Und das ist ein richtiges Problem (für mich zumindest). Der Kollege sagte „The heat is on“ und sofort hatte ich den verdammten Refrain dieses Stückes in meinem Kopf, der mich den ganzen Tag auch nicht mehr losgelassen hat.
Es ist wie ein Verkehrsunfall, es ist etwas schreckliches und eigentlich will man es nicht sehen. Aber weggucken kann man trotzdem nicht.
In den 80er Jahren, als ich jung war, habe ich dieses Stück schon gehasst. Zum einen, weil ich es nicht mag, zum anderen, weil es immer und immer wieder totgespielt wurde.
Wohin man auch ging, es war immer und überall. Selbst heute, nur bei dem Gedanken an den Refrain läuft mir einen Schauer kalt den Rücken herunter. Der Tag war also schon versaut.
Aber warum hatte der Kollege es überhaupt gesagt ? „The heat is on", damit meinte er die zentrale Heizung.
In Beijing sind die meisten Haushalte mit einer zentralen Heizung ausgestattet und die wird erst am 15.11. eingeschaltet (ich meine, ich hatte es bereits in einem der früheren Artikel einmal erwähnt).
Kein Wenn und Aber, selbst wenn es draussen bereits schneit, der Termin steht fest. Vor diesem Termin sitzen alle Leute zu Hause und frieren.
Gut, nicht alle. Wir zum Beispiel haben jetzt ein Kleinkind zu Hause, da müssen wir die Räume auf eine angenehme Temperatur bringen.
Somit lief bei uns, seitdem es kälter geworden ist, Tag und Nacht die Klimaanlage auf Heizfunktion.
Sie können sich sicher denken, dass das eine Menge Strom verbraucht. Vor allen Dingen, wenn man bedenkt, dass chinesische Wohnungen in der Regel nicht besonders gut isoliert sind. Aber man hat leider keine andere Möglichkeit.
Bei anderen Familien sieht es zu dieser Zeit nicht anders aus: Klimaanlage, Heizstrahler, Elektroofen oder was sonst so verfügbar ist.
Viele Leute sitzen auch in dicken Wintermänteln zu Hause und schlafen unter mehreren dicken Decken, teilweise aus Filz.
Das ist aber ganz normal hier. Wenn man sich mit Chinesen unterhält und behauptet, dass man in Deutschland jederzeit heizen kann (auch im Hochsommer, wenn man will), wird man von der Hälfte der Leute entweder staunend oder neidisch angeguckt, die andere Hälfte hält einen einfach für einen Spinner, der Lügengeschichten erzählt.
Aber mit der zentralen Heizung befindet man sich noch auf China’s Sonnenseite (um es mal so auszudrücken).

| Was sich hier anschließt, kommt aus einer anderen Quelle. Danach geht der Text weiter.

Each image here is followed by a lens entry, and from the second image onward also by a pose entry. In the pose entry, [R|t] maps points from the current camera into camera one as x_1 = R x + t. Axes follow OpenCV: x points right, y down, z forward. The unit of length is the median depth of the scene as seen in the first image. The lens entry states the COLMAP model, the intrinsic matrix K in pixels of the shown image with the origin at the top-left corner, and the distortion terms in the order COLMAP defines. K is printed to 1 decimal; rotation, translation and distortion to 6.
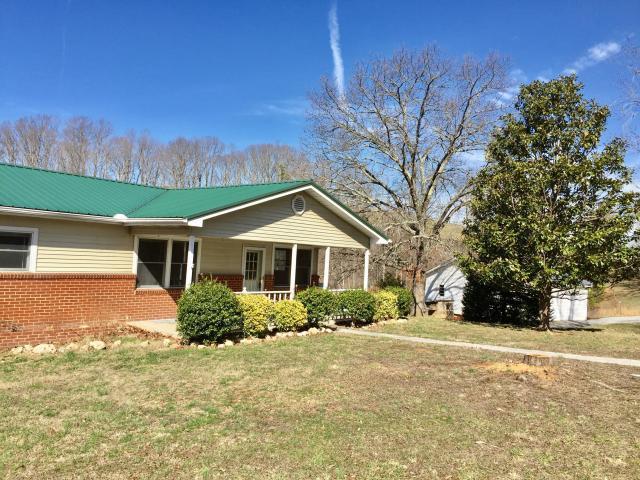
lens RADIAL K [[536.6, 0, 320.0], [0, 536.6, 240.0], [0, 0, 1]] dist [0.005244, 0.001342]
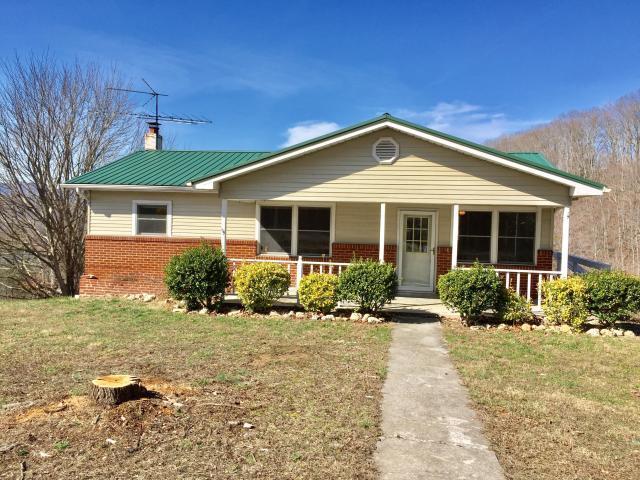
lens RADIAL K [[536.6, 0, 320.0], [0, 536.6, 240.0], [0, 0, 1]] dist [0.005244, 0.001342]
pose [[0.510071, 0.003957, -0.860123, 0.588204], [0.027510, 0.999403, 0.020912, 0.043183], [0.859692, -0.034329, 0.509657, 0.564302]]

Entlang einer imaginären Grenze, die ungefähr in Höhe Shanghais verläuft, teilt man das Land in den Zentralheizungs-Norden und den Ohne-Heizungs-Süden ein.
Ich war einmal im Winter zum Frühlingsfest in der Provinz 广西 (guǎng xī) in China’s Süden.

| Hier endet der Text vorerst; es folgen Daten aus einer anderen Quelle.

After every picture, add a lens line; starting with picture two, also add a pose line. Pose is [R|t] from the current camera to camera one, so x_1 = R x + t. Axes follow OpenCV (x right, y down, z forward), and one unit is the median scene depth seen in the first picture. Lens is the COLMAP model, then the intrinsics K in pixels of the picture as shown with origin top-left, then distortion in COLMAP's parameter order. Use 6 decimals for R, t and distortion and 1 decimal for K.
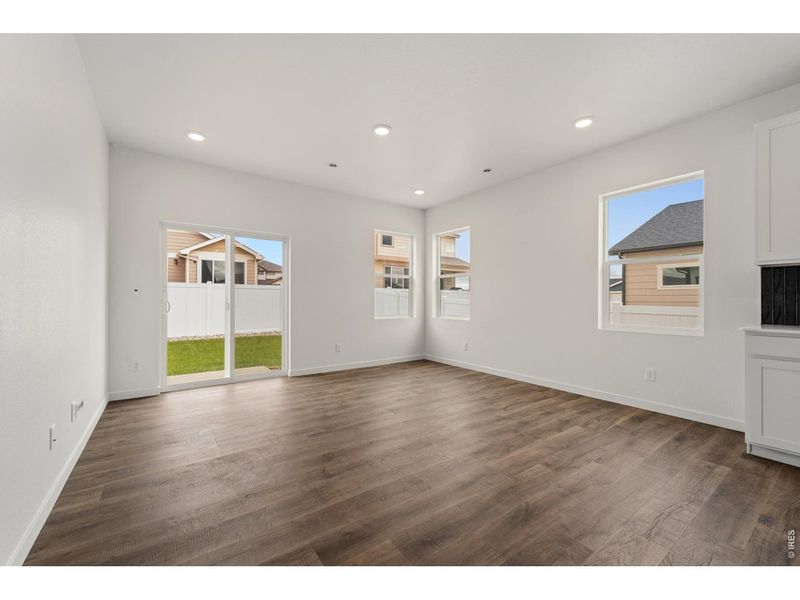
lens RADIAL K [[331.2, 0, 403.5], [0, 331.2, 300.7], [0, 0, 1]] dist [-0.000220, -0.000210]
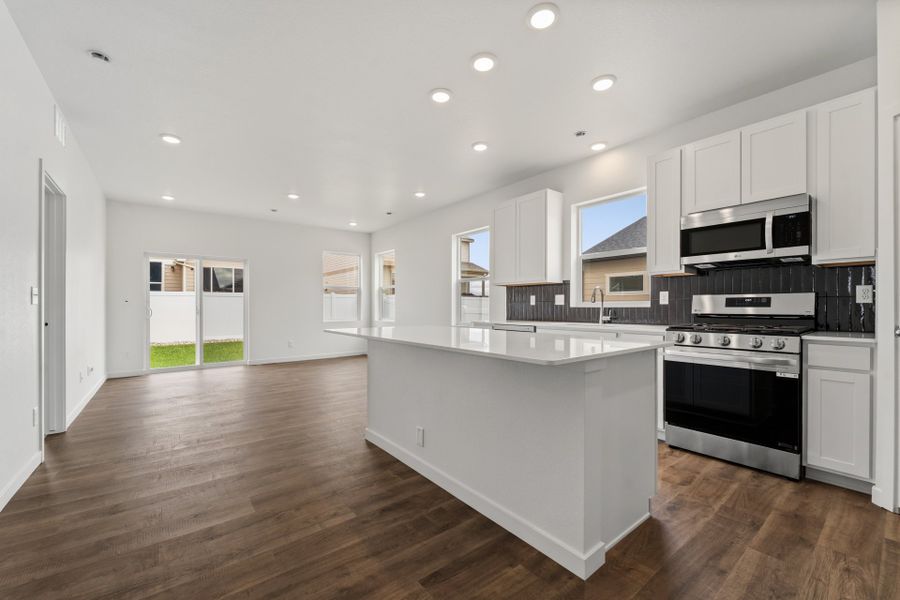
lens RADIAL K [[366.7, 0, 455.8], [0, 366.7, 306.8], [0, 0, 1]] dist [0.001429, -0.000537]
pose [[0.999050, -0.006000, 0.043158, 0.673565], [0.006016, 0.999982, -0.000256, 0.002875], [-0.043156, 0.000515, 0.999068, -0.798366]]
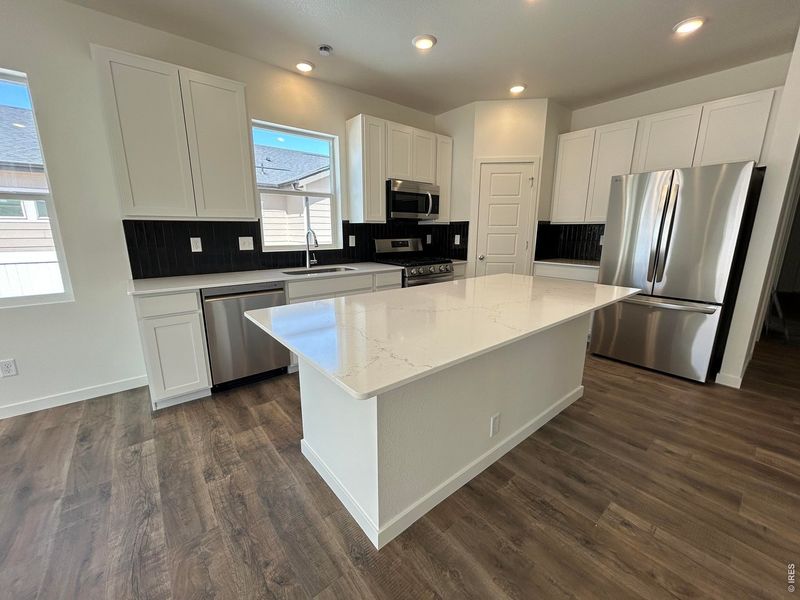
lens RADIAL K [[321.5, 0, 392.2], [0, 321.5, 301.2], [0, 0, 1]] dist [-0.000475, 0.000194]
pose [[-0.043371, -0.221417, 0.974214, 0.092649], [-0.000815, 0.975139, 0.221591, -0.071385], [-0.999059, 0.008817, -0.042473, 0.243683]]
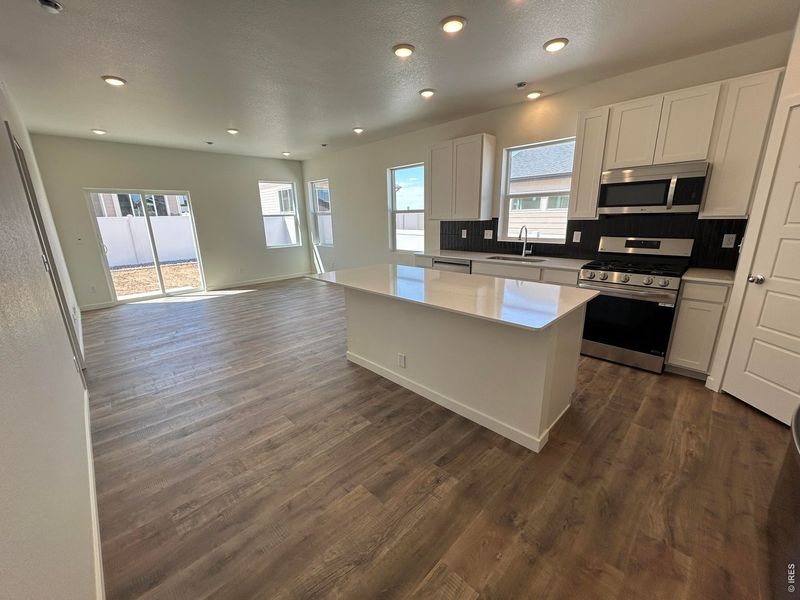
lens RADIAL K [[323.6, 0, 400.0], [0, 323.6, 300.0], [0, 0, 1]] dist [0.001581, 0.000474]
pose [[0.988730, -0.062014, 0.136260, 0.503522], [0.025894, 0.967292, 0.252340, -0.122815], [-0.147452, -0.245967, 0.957997, -0.845959]]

Es waren 6 Grad Celsius plus und man sagte mir, es sei der kälteste Winter in der Geschichte. Was mich tatsächlich verwundert hat, da 6 Grad plus jetzt nicht wirklich kalt klingen.
Wenn man allerdings bedenkt, dass es keine Heizung in den Wohnungen gibt und es drinnen wie draussen 6 Grad sind, sieht die Sache dann doch schon wieder ein wenig anders aus.
Auch in vielen Hotels und Restaurants wird nicht geheizt, die Temperatur ist überall gleich.
Nicht zu vergessen: auf ca. 6 Grad Celsius stellt man seinen Kühlschrank ein, um den Joghurt frisch zu halten.
Wenn man also in ein Restaurant geht, muss man den Stuhl erst einmal mit seiner Körperwärme auf angenehme Temperatur für das eigene Hinterteil bringen, damit man sich nicht komplett unwohl fühlt.
Wenn man gerade angekommen und den deutschen Winter noch gewohnt ist, fühlt man sich noch toll, will die dicke Jacke eigentlich gar nicht anziehen.
Nach der ersten Nacht im 6 Grad kühlen Hotelzimmer geht es auch noch. Die Bettdecke hält einen warm, einzig das Aufstehen ist unangenehm.
Aber bereits einen Tag später merkt man, dass die Knie steif geworden sind.
In unseren Breitengraden sind die Temperaturen zwar wesentlich kälter, allerdings ist man ihnen nur kurze Zeit ausgesetzt, bis man sich wieder aufwärmen kann. Es spielt sich gefühlt alles noch auf der Haut ab.
Ist man längere Zeit draussen, spürt man, wie einem die Kälte unter die Haut geht. Das ist unangenehm.
Wenn man überhaupt nicht zwischendurch aufwärmen kann, spürt man es vermeintlich in den Knochen und die Gelenke werden steif. So geschehen in Südchina.
Also will ich mich gar nicht beschweren, dass die Heizung erst jetzt angestellt wurde.
Jetzt ist sie ja an (und ich versuche verzweifelt dieses Lied wieder aus meinem Kopf zu bekommen).